• **Task details**:
Pull each line containing "previously" out of the data and copy it.

• **Provided records**:
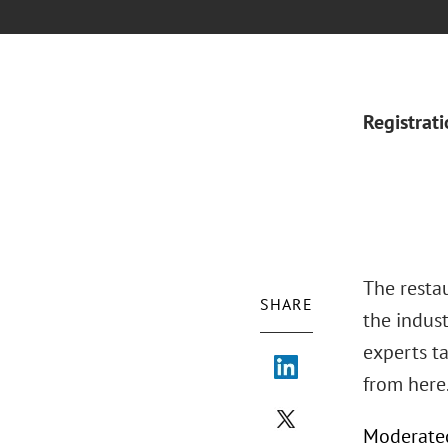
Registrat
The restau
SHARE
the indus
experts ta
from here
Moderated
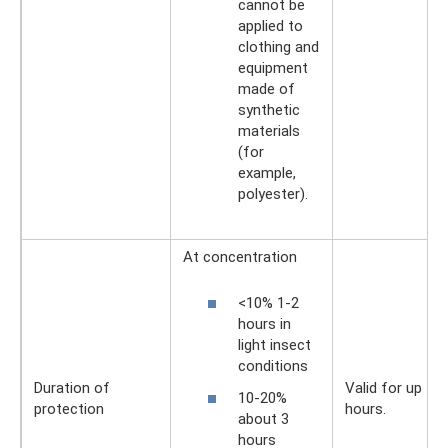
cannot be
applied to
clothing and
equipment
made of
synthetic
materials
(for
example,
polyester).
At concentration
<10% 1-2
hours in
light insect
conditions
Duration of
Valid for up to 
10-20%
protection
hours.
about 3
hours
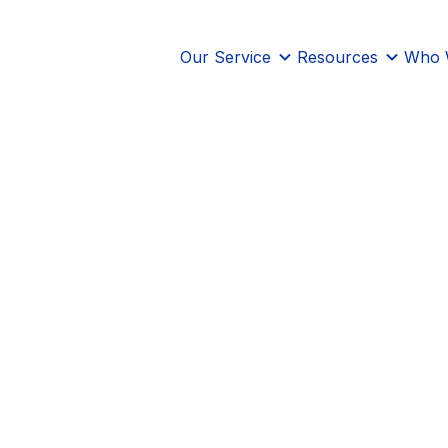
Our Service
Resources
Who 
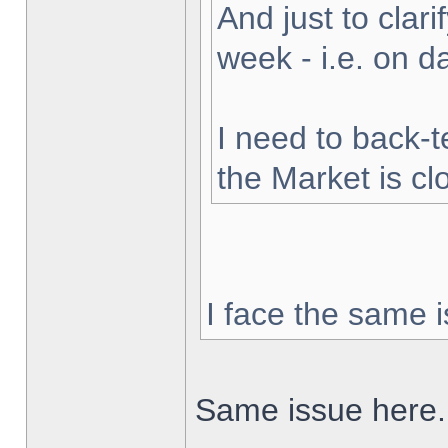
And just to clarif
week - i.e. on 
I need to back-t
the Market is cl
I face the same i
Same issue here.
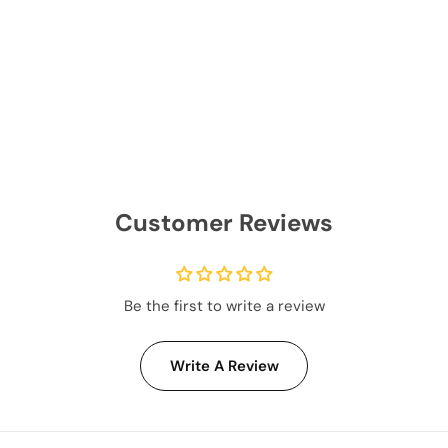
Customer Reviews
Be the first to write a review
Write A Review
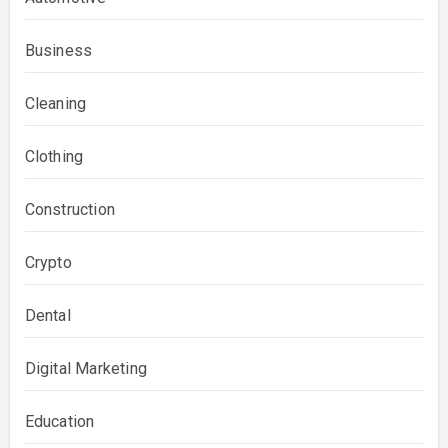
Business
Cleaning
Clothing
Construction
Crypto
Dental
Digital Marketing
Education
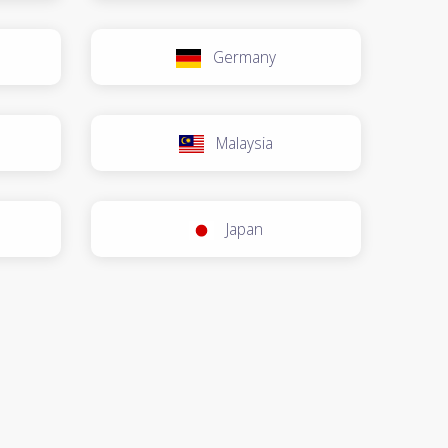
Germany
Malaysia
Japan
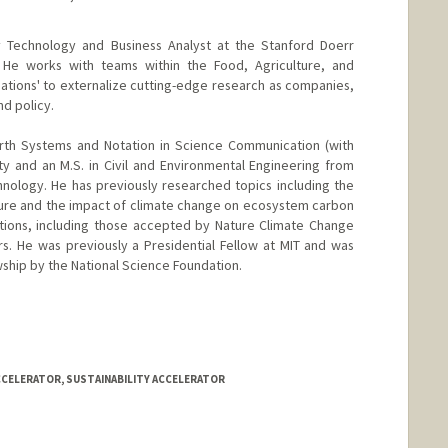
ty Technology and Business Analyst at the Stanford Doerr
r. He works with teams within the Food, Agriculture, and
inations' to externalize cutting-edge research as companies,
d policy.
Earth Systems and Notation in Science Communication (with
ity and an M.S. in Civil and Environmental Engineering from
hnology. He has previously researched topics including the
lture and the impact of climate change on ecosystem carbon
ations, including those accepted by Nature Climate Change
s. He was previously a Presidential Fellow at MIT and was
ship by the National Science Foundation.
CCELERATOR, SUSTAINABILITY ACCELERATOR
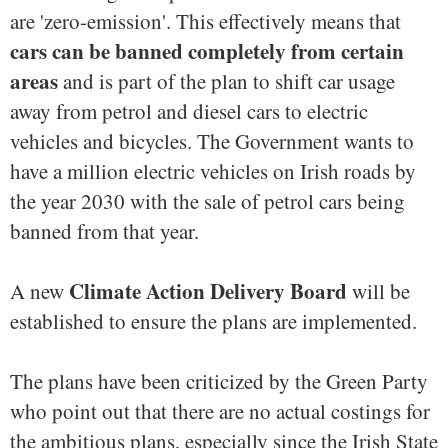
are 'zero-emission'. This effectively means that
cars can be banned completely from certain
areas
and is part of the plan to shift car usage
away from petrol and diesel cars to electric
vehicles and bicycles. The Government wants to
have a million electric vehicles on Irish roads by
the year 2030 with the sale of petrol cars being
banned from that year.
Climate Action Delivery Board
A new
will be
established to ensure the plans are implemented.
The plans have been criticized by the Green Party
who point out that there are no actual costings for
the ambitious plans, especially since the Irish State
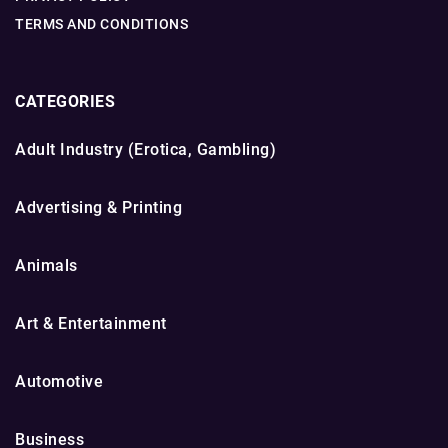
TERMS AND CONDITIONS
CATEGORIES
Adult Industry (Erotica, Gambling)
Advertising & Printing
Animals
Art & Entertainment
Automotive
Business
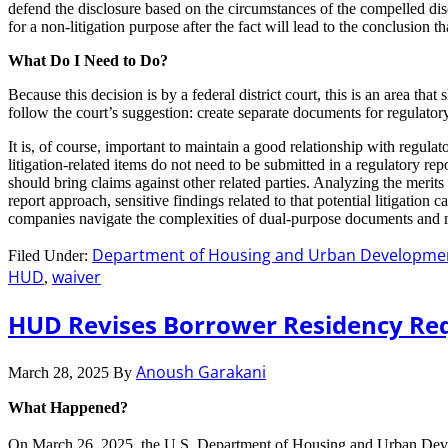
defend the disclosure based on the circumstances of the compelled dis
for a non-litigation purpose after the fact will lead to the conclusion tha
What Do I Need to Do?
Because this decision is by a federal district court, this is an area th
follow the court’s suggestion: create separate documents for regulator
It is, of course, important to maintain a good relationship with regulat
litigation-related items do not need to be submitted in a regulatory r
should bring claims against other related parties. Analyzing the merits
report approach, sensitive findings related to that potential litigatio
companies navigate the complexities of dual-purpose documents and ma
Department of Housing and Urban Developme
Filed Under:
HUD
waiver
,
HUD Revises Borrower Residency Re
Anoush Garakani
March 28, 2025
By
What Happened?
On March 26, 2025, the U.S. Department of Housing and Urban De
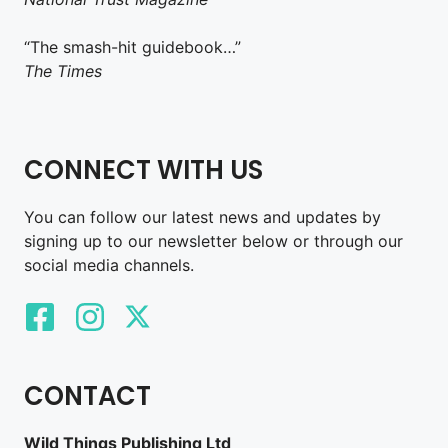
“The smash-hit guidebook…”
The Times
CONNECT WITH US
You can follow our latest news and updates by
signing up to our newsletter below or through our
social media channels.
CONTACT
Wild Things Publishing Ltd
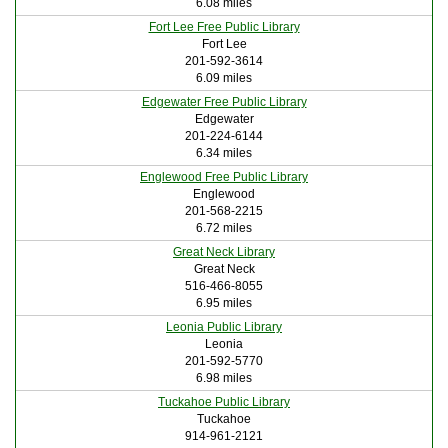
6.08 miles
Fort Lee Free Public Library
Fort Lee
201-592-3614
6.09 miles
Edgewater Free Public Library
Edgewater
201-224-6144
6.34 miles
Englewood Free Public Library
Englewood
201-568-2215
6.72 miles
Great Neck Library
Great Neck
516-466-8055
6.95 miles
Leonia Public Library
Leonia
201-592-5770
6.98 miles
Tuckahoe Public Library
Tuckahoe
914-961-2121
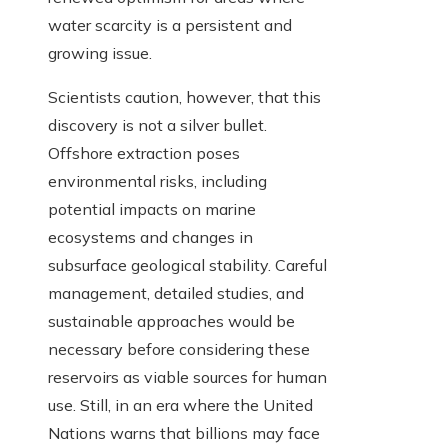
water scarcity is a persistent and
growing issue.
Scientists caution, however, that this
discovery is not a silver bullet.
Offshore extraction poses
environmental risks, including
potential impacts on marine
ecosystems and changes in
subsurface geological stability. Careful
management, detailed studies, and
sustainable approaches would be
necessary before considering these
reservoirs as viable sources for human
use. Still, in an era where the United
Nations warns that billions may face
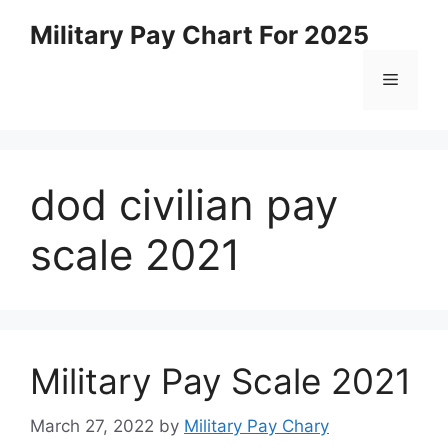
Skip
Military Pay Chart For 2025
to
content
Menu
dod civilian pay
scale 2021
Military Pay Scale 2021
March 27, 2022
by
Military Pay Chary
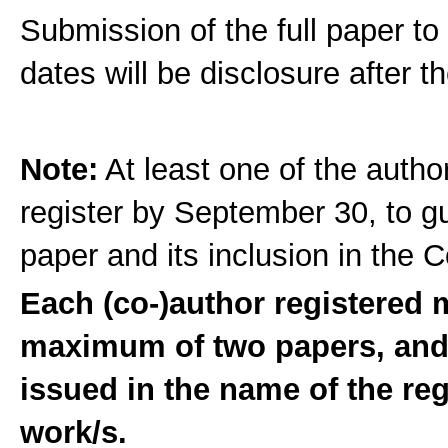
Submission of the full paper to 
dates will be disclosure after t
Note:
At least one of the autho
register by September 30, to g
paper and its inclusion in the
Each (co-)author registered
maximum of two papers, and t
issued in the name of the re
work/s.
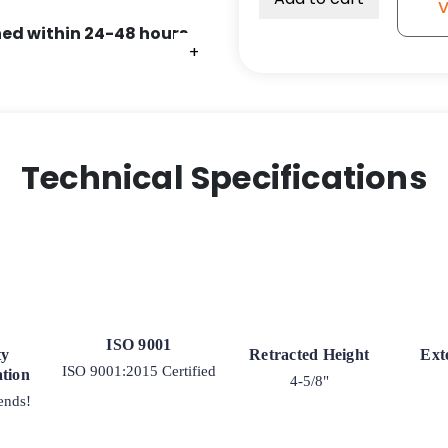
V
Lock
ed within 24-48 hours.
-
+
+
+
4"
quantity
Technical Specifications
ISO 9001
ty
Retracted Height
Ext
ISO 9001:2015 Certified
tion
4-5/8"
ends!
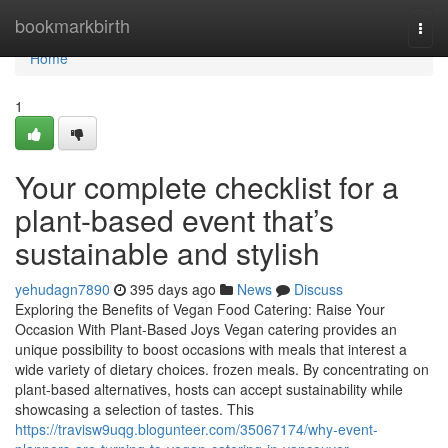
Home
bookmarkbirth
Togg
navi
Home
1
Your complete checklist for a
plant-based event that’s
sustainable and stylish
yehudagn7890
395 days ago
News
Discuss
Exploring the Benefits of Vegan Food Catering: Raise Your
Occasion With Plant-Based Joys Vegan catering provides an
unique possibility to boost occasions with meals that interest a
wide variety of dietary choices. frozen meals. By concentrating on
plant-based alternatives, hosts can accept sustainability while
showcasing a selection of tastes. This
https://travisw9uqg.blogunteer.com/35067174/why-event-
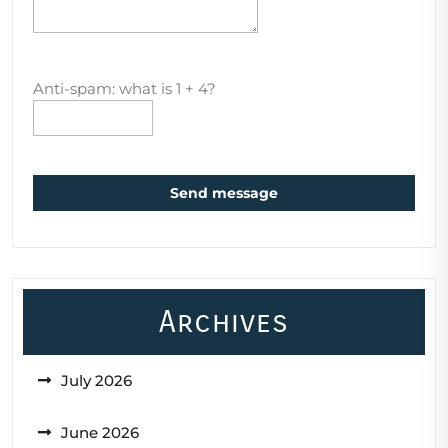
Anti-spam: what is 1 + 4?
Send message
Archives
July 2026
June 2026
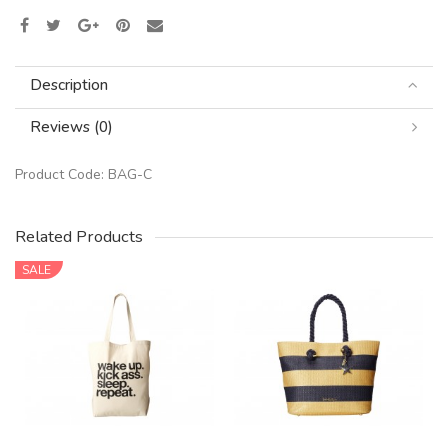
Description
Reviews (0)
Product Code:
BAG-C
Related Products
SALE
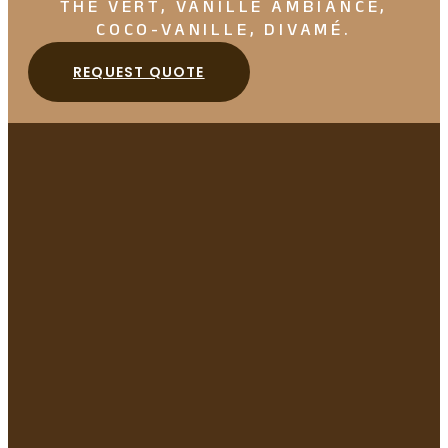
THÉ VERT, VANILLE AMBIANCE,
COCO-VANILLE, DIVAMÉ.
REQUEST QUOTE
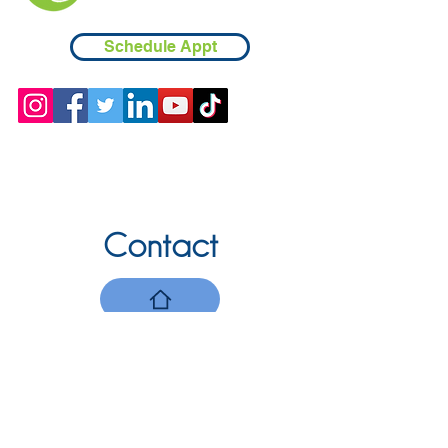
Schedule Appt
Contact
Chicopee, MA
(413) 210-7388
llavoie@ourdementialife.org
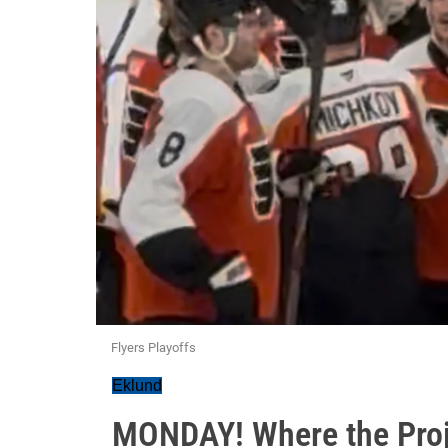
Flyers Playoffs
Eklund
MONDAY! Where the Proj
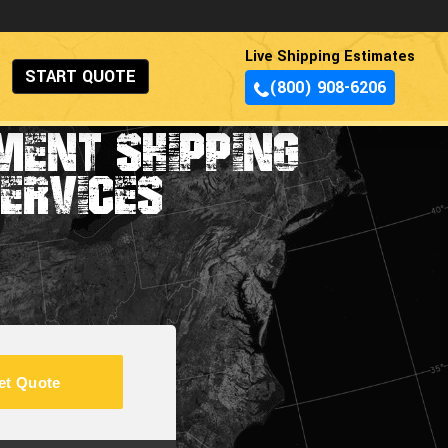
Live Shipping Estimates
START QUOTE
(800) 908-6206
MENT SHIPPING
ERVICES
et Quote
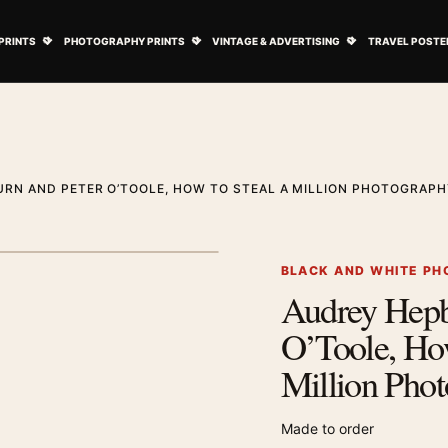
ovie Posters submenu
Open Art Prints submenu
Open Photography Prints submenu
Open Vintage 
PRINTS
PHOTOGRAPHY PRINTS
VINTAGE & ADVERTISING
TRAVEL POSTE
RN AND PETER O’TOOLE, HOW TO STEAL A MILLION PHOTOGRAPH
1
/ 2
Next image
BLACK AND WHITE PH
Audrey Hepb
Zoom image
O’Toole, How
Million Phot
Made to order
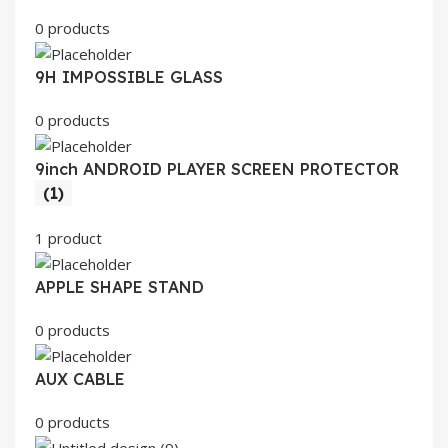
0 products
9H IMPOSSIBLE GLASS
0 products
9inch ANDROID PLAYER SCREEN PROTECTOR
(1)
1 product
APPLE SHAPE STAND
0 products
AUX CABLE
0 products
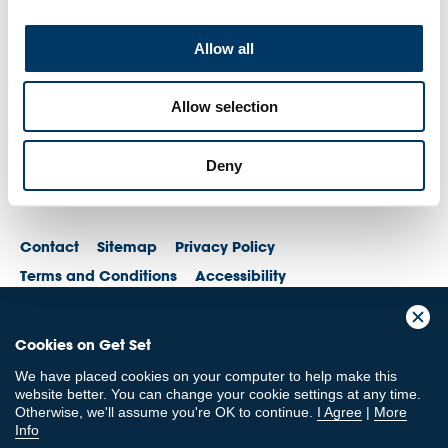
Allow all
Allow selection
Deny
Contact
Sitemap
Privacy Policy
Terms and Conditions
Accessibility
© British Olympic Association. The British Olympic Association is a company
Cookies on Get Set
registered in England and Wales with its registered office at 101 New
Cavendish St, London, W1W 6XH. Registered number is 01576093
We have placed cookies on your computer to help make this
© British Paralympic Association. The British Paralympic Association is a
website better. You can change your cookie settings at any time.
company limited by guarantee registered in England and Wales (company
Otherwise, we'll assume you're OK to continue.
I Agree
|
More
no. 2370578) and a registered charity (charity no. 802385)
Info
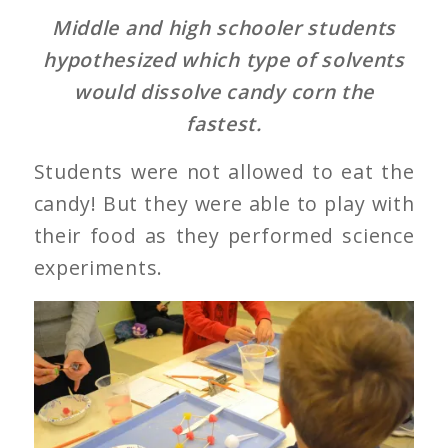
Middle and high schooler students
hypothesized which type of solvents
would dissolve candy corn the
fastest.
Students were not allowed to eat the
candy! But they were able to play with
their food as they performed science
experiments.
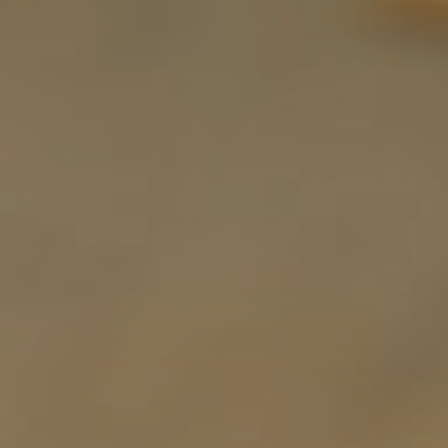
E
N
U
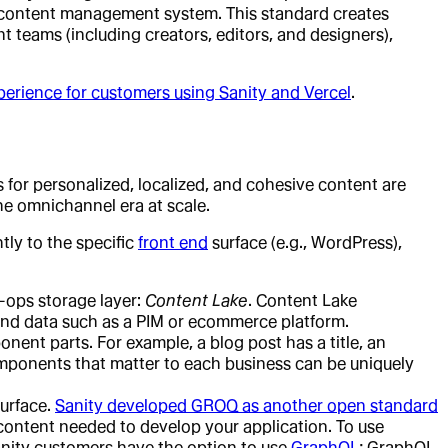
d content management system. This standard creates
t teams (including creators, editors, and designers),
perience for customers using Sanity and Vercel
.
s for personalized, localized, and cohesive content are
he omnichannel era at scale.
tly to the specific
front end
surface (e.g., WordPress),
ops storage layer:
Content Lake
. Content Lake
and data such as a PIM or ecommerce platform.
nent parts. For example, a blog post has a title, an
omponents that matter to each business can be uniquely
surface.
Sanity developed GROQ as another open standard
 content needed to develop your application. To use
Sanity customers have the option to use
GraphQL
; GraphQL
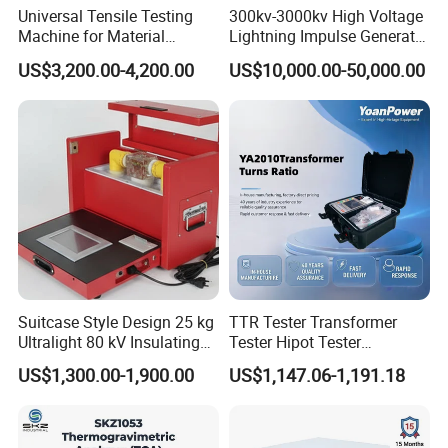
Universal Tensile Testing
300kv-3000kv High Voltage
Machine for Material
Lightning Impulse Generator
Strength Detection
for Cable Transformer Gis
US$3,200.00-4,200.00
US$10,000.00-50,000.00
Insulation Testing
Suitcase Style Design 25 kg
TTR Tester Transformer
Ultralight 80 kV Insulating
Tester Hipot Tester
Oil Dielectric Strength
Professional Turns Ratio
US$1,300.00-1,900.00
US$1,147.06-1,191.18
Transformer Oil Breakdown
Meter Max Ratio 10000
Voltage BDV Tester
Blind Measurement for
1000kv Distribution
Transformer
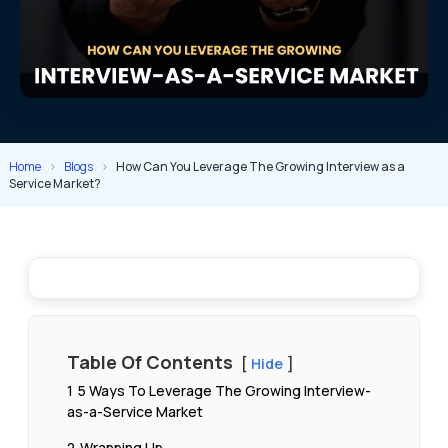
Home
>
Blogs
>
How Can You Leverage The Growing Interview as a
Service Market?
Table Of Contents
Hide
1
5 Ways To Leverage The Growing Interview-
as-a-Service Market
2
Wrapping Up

• **Answer to the problem**:
hnology. He has previously researched topics including the
s. He was previously a Presidential Fellow at MIT and was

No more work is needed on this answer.